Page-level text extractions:

※

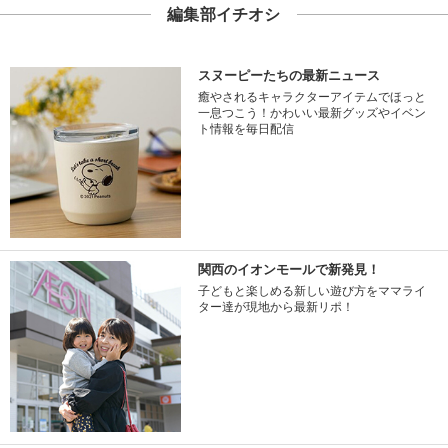
編集部イチオシ
スヌーピーたちの最新ニュース
癒やされるキャラクターアイテムでほっと
一息つこう！かわいい最新グッズやイベン
ト情報を毎日配信
関西のイオンモールで新発見！
子どもと楽しめる新しい遊び方をママライ
ター達が現地から最新リポ！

※

» EXERCISE INSTRUCTIONS:
Every record above should come back exactly, but without its pictures.

» EXERCISE RESULT:
編集部イチオシ
スヌーピーたちの最新ニュース
癒やされるキャラクターアイテムでほっと
一息つこう！かわいい最新グッズやイベン
ト情報を毎日配信
関西のイオンモールで新発見！
子どもと楽しめる新しい遊び方をママライ
ター達が現地から最新リポ！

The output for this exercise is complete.